ABOUT THIS TASK
From the entries below, retype only the lines from the one with "here here is where you control" through the one with "names everything to", exactly as written.

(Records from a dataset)
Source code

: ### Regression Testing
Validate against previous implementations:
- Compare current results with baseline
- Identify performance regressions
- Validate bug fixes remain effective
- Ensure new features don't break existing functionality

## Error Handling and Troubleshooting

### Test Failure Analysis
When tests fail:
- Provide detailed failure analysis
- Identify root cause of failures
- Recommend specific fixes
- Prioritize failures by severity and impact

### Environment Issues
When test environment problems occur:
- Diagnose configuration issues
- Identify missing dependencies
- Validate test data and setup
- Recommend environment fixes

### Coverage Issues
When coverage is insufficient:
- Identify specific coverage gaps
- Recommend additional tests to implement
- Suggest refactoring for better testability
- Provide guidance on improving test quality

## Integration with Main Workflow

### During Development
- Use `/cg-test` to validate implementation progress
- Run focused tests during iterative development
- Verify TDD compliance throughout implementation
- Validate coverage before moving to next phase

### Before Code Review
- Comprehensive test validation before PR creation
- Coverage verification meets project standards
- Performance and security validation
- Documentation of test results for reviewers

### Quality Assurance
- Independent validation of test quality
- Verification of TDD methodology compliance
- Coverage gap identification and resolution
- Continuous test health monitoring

--

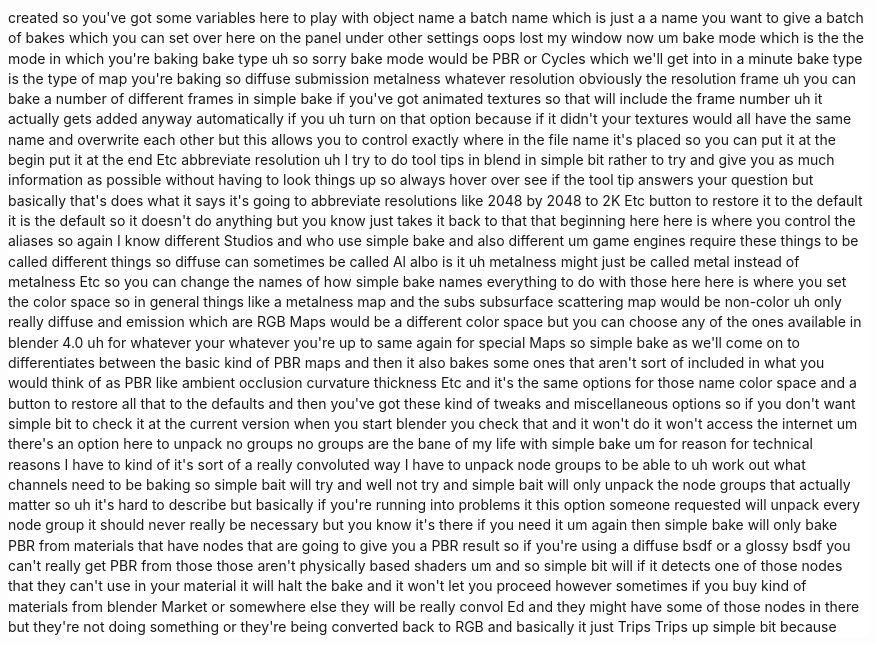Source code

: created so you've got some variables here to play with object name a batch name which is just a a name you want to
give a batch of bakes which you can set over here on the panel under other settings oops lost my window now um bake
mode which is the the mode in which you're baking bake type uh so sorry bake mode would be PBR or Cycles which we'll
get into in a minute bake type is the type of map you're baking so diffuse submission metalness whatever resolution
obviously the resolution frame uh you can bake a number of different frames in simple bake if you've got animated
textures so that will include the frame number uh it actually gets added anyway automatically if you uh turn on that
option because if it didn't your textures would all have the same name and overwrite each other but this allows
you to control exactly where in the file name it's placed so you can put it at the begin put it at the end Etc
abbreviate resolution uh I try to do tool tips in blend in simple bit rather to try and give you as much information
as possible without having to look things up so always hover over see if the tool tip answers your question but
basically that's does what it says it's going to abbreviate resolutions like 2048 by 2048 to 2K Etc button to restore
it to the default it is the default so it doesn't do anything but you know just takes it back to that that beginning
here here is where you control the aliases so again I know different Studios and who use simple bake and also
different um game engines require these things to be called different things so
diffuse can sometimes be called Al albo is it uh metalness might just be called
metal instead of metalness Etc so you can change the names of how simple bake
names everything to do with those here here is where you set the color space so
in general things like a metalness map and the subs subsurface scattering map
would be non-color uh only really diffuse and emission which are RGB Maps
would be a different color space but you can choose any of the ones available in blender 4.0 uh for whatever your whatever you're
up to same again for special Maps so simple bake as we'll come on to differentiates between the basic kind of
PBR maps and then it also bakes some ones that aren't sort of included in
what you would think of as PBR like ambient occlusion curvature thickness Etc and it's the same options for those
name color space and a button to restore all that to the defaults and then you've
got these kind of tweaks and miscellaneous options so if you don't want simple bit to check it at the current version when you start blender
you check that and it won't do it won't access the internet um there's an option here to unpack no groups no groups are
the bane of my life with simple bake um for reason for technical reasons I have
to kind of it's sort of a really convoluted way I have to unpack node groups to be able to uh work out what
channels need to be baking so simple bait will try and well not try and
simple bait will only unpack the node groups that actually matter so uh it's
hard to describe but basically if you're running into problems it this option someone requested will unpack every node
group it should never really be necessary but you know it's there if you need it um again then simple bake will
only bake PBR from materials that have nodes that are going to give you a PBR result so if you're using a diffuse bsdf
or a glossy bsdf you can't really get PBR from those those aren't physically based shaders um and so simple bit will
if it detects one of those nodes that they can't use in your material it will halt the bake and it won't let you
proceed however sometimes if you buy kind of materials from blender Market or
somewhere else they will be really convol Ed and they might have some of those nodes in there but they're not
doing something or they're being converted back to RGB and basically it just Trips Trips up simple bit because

OUTPUT FOR THIS TASK
here here is where you control the aliases so again I know different Studios and who use simple bake and also
different um game engines require these things to be called different things so
diffuse can sometimes be called Al albo is it uh metalness might just be called
metal instead of metalness Etc so you can change the names of how simple bake
names everything to do with those here here is where you set the color space so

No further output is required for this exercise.